Audioprothésiste inspectant l'oreille d'une patiente

Quelle différence entre sourd et malentendant ?

De nombreuses personnes assimilent le fait d’être sourd au fait d’être malentendant. Cependant, ces deux troubles ne désignent pas du tout la même chose.

Une personne sourde est née avec ce handicap ou a perdu l'audition avant d’apprendre à parler.
Une personne malentendante a subi une perte d’audition après avoir acquis la parole, soit après 3 ans. Comment différencier ces deux troubles auditifs ?

Sourd ou malentendant ?

Bien qu’encore confondus par une majorité de la population, les termes sourd et malentendant définissent deux états distincts

Une personne malentendante est une personne dont l’audition est affectée. Elle a subi une perte d’audition à un degré plus ou moins important (on parle de perte modérée ou moyenne) mais conserve une capacité auditive. Généralement, la baisse d’audition est imputée à un traumatisme sonore ou une presbyacousie

Ayant acquis le langage parlé, l’individu malentendant peut parler. Il peut également utiliser la langue des signes, la lecture labiale afin de communiquer avec son entourage. Environ 10 % des Français sont touchés par ce phénomène, dont 60% des plus de 60 ans.

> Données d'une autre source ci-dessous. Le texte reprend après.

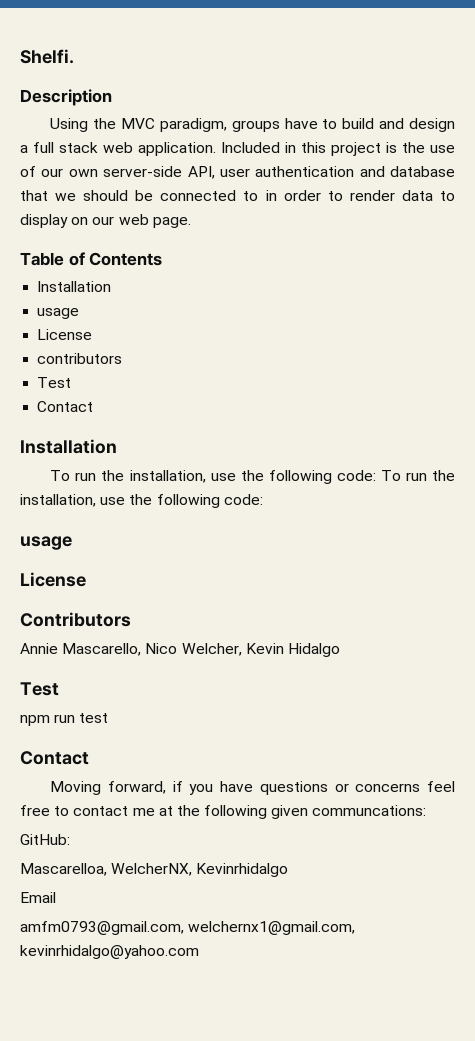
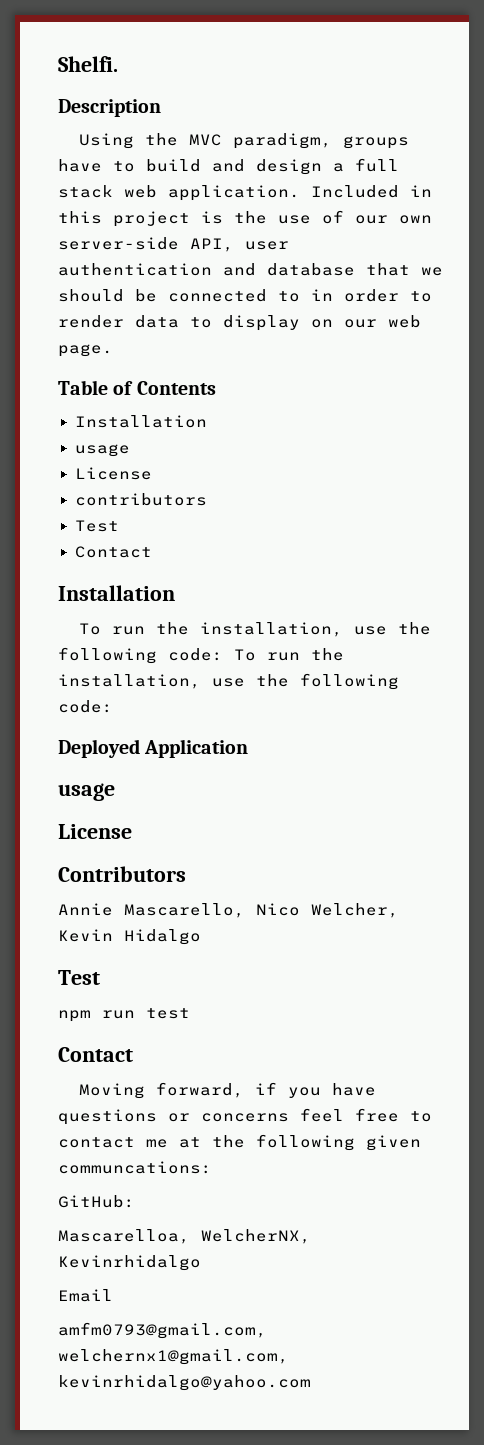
(263, 499) none -> [58,739,249,758] // Deployed Application

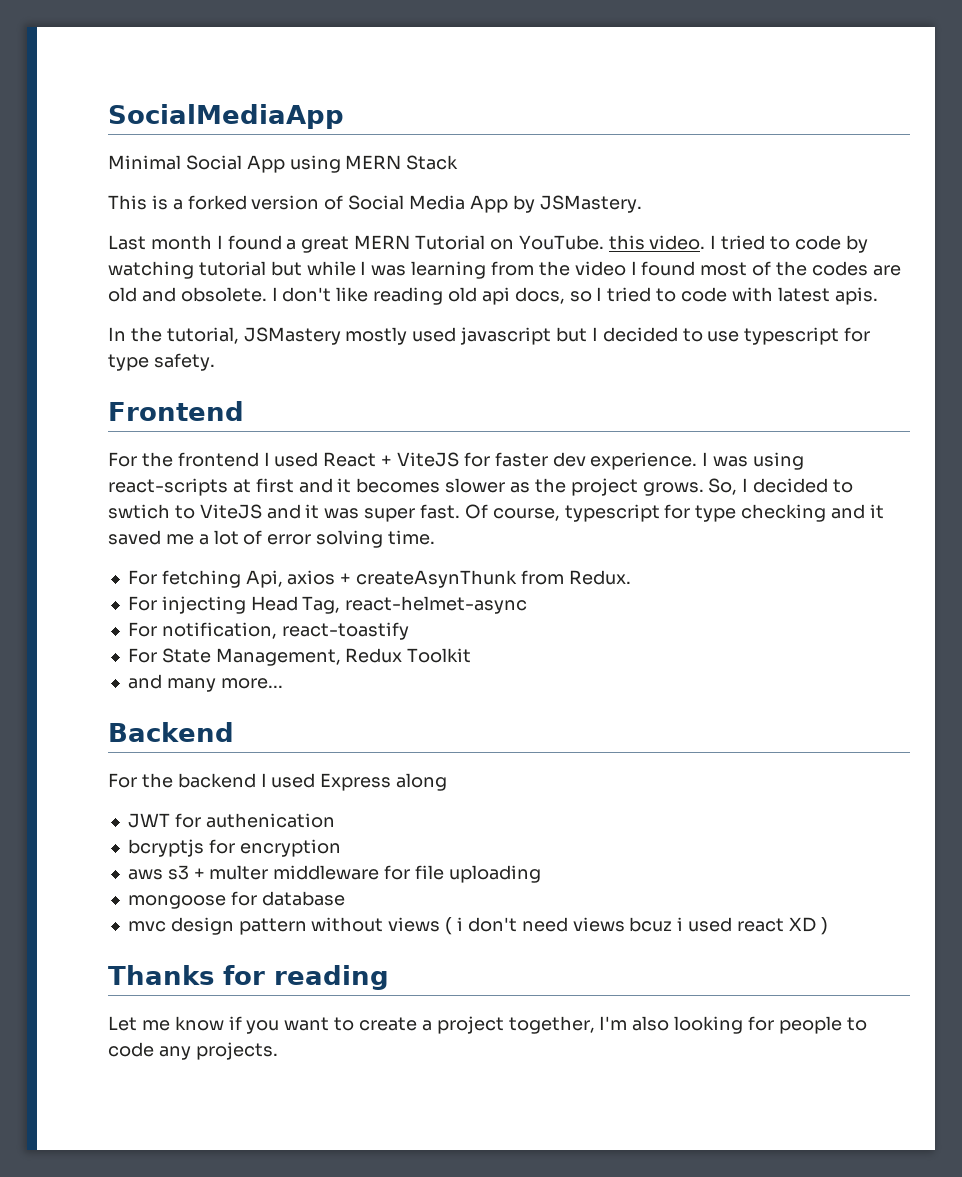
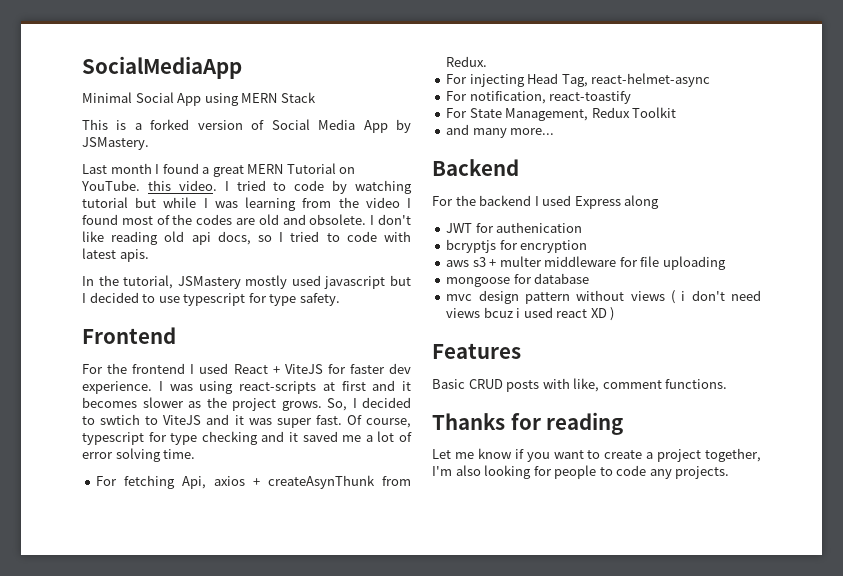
(828, 926) none -> [432,343,521,359] [432,378,728,392] // Features // Basic CRUD posts with like, comment functions.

Une personne sourde est une personne qui souffre de surdité précoce (avant 3 ans) ou congénitale, c’est-à-dire qu’elle est née sourde. Dans les deux cas de figure, la perte d’audition a lieu avant l’acquisition du langage. Une personne sourde apprend donc à communiquer avec son entourage à l’aide de la langue des signes.

Homme qui montre son oreille du doigt

Surdité de transmission et surdité de perception

On distingue deux types de surdité : 

  • Les surdités de perception liées à une anomalie de la transmission du son (transformation en stimulus nerveux)  et de son interprétation. Ces cas de surdité ont souvent pour origine, un traumatisme ou une maladie de l’oreille interne, des traitements toxiques pour l’oreille (ototoxiques), une maladie de Ménière, une infection de l’oreille, les oreillons, une surdité congénitale.
  • Les surdités de transmission liées à un problème de transmission du signal sonore, à partir de l’oreille externe ou l’oreille moyenne. La présence d’un bouchon de cérumen, de lésions au niveau de l’oreille moyenne, une malformation de l’oreille, une otite séreuse ou une otospongiose (dégénérescence des os de l’oreille, notamment les osselets et les étriers).

Quelques précisions concernant la surdité

La surdité correspond à une perte d’audition comprise entre 90 et 120 db. Dans ce dernier cas, aucune audition n’est mesurée. La surdité congénitale (constatée dès la naissance) est due à une maladie congénitale, une cause héréditaire, une maladie infectieuse in utero, un manque d’oxygène in utero ou la prématurité (naissance avant terme).

En France, on dénombre environ 400 000 personnes sourdes. 

Chez les personnes malentendantes, la perte d’audition est due à la presbyacousie (perte d’audition progressive due au vieillissement) ou l’hypoacousie. On considère que les individus perdent 0,5 db par an après 65 ans.

Cette perte augmente à 1 db lorsqu’ils dépassent 75 ans et 2 db chaque année, passé 85 ans. Il est donc recommandé de faire des dépistages auditifs régulièrement après 60 ans. 

La perte d’audition peut être imputée à un traumatisme sonore ou une maladie de l’oreille. 

 

Audioprothésiste souriant sur son ordinateur

 

Quelle prise en charge pour un sourd ou un malentendant ? 

Il existe des différences significatives entre la surdité et le fait d’être malentendant, la prise en charge médicale des deux problèmes diffère donc totalement. 

En effet, les personnes malentendantes conservent une capacité auditive. Le médecin ORL prescrit donc généralement le port d’appareils auditifs. 
Un audioprothésiste vous aidera à choisir les équipements auditifs les plus adaptés, selon vos besoins.

Selon l’IGAS (Inspection générale des affaires sociales), on compte 3 millions de personnes ayant besoin d’être appareillées en France. 1,6 millions de personnes portent des prothèses auditives. 

Un implant cochléaire est prescrit en cas de surdité profonde, car les prothèses sont inefficaces. Cet appareil est constitué d’un processeur vocal et d’un implant. Le son émis par l’environnement extérieur est capté par un microphone. L’appareil transforme ces infos en impulsions électriques pour les transmettre à l’implant. Ces infos sont ensuite transmises au nerf auditif et interprétées par le cerveau.